Fière de son pouvair l'épée étincelante
Étalait sur ses pas une pompe insolente :
Au milieu des transports, d'un ton audacieux,
Elle osait s'égaler à l'empire des Dieux :
Sans moi, point de vainqueurs, dit-elle avec audace
Produite par les Dieux, j'en brave la menace ;
Compagne du dieu Mars, j'affronte les combats,
Je sais donner la mort et ne la reçois pas,
Quiconque me connaît, sait défendre sa vie.
Je suis l'âme, l'appui du guerrier qui s'y fie ;
Le seul espoir enfin du soldat abattu :
Toujours à me servir on trouva la vertu !
Sans fin parlait l'épée, et d'un air de jactance,
Partout elle vantait ses exploits, sa vaillance :
Un jour, portant ses pas vers les paisibles champs,
Elle y croyait trouver de nombreux partisans :
Vain espoir ! Il n'est rien dans la plaine rustique,
Pour vanter à son gré son pouvair despotique ;
De dépit contre un soc se prenant follement,
— Que fais-tu dans ces lieux, triste, pauvre instrument ?
Tu languis méprisé, vil dans la poussière,
Tu traînés en tout temps, ta pénible carrière ;
Sous le joug asservi, c'est là tout ton bonheur ?
Mais que recueilles-tu, dis-moi, de ce labeur ;
Ah ! Il faut l'avouer, ton sort est déplorable ?

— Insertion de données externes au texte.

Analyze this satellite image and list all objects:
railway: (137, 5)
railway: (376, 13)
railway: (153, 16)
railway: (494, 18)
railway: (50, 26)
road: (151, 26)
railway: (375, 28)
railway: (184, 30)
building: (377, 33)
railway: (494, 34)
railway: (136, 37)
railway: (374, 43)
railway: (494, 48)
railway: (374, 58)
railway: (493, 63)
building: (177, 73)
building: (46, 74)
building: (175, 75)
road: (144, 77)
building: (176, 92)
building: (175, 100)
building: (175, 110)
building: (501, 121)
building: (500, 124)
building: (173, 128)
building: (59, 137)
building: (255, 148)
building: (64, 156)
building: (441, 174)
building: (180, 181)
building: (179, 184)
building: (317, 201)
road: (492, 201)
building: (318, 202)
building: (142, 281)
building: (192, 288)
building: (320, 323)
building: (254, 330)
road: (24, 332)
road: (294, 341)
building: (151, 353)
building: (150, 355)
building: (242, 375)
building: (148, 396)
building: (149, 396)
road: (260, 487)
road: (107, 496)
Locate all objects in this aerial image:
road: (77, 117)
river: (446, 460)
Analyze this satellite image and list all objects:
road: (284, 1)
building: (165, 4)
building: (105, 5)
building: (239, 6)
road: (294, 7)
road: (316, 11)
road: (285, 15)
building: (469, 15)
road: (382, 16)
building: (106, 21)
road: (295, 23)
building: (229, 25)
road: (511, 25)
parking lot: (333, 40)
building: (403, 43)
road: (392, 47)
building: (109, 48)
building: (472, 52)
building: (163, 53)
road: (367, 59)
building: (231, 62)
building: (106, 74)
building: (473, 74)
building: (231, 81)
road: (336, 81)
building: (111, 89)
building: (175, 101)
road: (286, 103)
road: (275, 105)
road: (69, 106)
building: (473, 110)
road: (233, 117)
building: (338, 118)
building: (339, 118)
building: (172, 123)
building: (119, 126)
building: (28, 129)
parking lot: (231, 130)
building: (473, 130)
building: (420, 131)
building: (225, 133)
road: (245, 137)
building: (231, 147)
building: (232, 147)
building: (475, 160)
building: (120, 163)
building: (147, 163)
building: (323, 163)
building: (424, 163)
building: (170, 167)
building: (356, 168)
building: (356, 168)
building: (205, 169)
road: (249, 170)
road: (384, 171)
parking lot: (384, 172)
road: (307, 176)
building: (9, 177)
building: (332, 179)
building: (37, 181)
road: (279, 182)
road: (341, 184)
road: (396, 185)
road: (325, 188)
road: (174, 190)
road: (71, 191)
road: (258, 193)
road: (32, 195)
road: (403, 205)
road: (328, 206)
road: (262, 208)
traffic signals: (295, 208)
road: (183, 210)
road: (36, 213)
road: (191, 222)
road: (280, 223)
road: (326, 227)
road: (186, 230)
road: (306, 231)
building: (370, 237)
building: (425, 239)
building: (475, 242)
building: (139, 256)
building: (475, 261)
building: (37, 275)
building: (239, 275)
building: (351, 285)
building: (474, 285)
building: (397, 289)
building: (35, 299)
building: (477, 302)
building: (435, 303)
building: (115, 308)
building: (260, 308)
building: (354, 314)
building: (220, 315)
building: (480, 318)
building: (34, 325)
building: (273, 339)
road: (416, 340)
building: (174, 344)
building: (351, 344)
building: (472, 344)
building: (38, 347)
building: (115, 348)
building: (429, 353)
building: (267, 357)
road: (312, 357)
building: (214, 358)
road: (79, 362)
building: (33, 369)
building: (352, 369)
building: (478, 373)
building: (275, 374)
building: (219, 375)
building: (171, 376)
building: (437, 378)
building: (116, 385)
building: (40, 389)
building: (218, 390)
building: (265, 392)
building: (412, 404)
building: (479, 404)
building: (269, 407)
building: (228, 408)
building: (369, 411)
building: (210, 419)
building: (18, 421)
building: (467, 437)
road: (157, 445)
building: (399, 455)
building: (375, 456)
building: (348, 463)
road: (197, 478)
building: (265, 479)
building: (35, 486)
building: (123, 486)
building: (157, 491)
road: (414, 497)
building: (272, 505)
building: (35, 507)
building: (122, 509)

— Grande épée, il est vrai sans être désirable.
Mon sort mieux que le tien ignore le danger,
Toujours si je n'ai rien qui puisse le changer,
J'aime bien mieux ramper humblement sur la terre,
Que d'unir mon tranchant aux foudres de la guerre :
Oui, j'aime mieux cent fois, dans mes sillons certains,
Et servir mon pays et servir les humains.